Chapter 1: Starts and beginnings

The goal of this blog is to document my work while I'm learning to code again, and to show to other people so that they might be able to a) learn from it, or, more likely, b) yell at me because I've been slacking.

Let me begin by saying that I started programming when I was about 14 in C and C++ for my Macintosh running System 7. I think I was using Metrowerks Codewarrior, a trial copy that came with a book I bought from the closeout bin at Books-A-Million. Either because of my lack of experience, my lack of years, or the fact that, if I recall correctly, writing for Macs back then was impossible, I had a hard time of it. It went okay, though, and over the years I wrote a couple of little games that never really worked quite right from beginning to end. But whatever, I was learning.

I worked a lot in Java as well, still mainly in high school, and again wrote some games, wrote some simple programs to do this and that, and learned a bit along the way.

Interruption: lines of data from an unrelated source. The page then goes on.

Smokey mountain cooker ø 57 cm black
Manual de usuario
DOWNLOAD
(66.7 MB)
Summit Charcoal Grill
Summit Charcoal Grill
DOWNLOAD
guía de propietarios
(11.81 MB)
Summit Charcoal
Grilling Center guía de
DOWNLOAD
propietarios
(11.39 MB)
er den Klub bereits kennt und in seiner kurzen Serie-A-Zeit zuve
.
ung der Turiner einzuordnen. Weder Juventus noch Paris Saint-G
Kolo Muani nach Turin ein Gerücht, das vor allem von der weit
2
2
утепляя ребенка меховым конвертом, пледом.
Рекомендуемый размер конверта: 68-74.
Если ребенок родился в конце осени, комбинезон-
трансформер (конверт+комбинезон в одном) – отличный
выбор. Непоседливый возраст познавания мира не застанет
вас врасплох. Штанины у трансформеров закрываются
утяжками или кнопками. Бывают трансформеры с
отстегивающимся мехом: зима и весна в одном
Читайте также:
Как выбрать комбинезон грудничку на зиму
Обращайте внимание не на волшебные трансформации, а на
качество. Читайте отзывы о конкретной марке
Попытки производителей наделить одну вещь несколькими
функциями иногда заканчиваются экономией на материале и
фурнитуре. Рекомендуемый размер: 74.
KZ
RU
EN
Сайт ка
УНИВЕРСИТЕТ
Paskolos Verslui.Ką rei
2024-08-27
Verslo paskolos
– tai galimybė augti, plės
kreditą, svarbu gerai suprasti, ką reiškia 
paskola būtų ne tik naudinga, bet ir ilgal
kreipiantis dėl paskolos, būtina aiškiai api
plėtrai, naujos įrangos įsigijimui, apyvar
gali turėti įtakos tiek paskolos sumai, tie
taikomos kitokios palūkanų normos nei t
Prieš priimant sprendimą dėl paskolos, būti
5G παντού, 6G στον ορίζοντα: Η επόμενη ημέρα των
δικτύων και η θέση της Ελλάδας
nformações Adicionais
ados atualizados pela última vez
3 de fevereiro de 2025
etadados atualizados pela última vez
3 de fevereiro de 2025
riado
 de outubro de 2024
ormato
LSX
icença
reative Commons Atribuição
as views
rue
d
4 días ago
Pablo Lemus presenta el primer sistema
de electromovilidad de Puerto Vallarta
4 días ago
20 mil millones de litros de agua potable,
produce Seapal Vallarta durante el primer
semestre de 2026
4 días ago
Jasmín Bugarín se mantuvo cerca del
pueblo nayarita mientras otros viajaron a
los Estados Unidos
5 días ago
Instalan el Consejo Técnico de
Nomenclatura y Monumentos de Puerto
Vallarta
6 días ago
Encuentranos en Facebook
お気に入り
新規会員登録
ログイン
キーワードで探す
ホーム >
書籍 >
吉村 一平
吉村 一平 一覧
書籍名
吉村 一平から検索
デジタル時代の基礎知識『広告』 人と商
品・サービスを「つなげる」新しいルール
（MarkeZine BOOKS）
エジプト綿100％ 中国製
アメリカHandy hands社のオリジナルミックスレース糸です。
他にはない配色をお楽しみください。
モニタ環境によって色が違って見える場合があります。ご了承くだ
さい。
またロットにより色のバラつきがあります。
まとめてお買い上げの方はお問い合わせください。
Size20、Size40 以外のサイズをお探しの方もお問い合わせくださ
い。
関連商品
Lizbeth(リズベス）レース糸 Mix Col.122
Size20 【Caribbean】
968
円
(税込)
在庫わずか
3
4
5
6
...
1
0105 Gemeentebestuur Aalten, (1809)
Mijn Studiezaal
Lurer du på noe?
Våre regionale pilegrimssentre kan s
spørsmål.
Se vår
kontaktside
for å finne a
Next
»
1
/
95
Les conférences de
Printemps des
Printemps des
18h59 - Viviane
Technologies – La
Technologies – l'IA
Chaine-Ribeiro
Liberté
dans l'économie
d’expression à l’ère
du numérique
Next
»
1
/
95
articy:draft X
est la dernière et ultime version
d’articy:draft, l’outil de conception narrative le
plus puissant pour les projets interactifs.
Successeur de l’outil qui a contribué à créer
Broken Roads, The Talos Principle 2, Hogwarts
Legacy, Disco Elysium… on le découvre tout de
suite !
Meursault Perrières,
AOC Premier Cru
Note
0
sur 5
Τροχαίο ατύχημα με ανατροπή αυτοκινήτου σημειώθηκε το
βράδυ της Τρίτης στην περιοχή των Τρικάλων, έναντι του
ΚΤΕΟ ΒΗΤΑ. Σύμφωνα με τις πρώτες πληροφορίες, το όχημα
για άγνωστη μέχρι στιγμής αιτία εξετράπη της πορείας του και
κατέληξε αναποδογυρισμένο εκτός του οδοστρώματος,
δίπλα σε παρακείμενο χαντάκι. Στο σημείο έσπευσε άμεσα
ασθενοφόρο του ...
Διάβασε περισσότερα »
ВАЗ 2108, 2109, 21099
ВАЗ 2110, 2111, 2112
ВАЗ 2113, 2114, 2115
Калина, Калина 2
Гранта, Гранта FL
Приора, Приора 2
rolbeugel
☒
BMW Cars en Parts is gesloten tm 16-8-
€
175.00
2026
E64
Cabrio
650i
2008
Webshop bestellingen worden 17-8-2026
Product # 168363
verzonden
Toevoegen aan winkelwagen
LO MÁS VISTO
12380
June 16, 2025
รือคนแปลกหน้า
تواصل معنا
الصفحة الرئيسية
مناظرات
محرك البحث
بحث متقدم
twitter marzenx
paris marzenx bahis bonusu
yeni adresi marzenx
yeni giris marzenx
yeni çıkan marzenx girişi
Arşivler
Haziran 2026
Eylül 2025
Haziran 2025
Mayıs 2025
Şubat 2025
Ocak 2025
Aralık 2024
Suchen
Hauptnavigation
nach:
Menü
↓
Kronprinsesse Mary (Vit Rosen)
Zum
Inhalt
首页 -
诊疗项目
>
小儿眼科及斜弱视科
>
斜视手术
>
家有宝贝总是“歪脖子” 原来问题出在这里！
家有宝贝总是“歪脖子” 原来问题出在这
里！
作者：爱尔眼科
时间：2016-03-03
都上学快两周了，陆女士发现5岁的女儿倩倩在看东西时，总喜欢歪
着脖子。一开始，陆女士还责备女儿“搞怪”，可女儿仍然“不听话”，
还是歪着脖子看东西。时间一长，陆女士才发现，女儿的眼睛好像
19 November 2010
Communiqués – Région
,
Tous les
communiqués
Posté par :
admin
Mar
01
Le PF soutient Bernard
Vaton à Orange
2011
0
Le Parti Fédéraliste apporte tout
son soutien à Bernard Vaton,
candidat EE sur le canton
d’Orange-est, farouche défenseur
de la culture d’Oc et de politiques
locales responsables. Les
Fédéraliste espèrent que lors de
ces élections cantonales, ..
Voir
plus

Fast forward five or ten years, and here I am. I've forgotten most of what I knew, and that might be a good thing. I'm going to try really hard over the next couple of months to see what I can do, and I'll try to document it here.


The primary point of this post, though, is to list my goals, which are--at this time--the following:

1. To work in Visual C# Express to learn the basics of contemporary Windows programming. A big sub-goal in this heading is to better understand the program flow inside the Windows Forms framework--something which is kind of weird to me right now. A major reason for working within this framework is that it makes the UI end of things so easy that it will free my mind to focus on the actual code, the actual algorithms rather than making sure the event handler or menu system is working.

1(a). To work with the XNA toolkit, once task 1 is well underway, to write a non-trivial game that doesn't look awful, will take a fair amount of time and effort on my part such that it will feel like an accomplishment, and hopefully something that is actually fun (or at least interesting) to play. More on this later.

2. To learn (or relearn) the fundamentals, be it basic searching and sorting, data handling, or really whatever. I have not decided the best source of information to go about learning this, although I do have several related textbooks, two Knuth books, and the whole wide interwebs to assist me in this matter. This is going to be the least fun and most important item to work on, so I really need to do it.

3. To learn (for the heck of it) to work with Lisp, possibly working from Structure and Interpretation of Computer Programs. This task is inspired by another blog, and I do not in any way expect to complete this task in nearly the extensive fashion that the linked person has done. This task, as you may notice, seems fairly unrelated to the other two. It may be, it may not. I think it will stretch my mind in a thoroughly different direction, and while this task will receive the least immediate attention of the three, I'd feel very accomplished to get somewhere with it.

That's enough for now. I'll be posting what I have of the programs I've written so far in the coming days.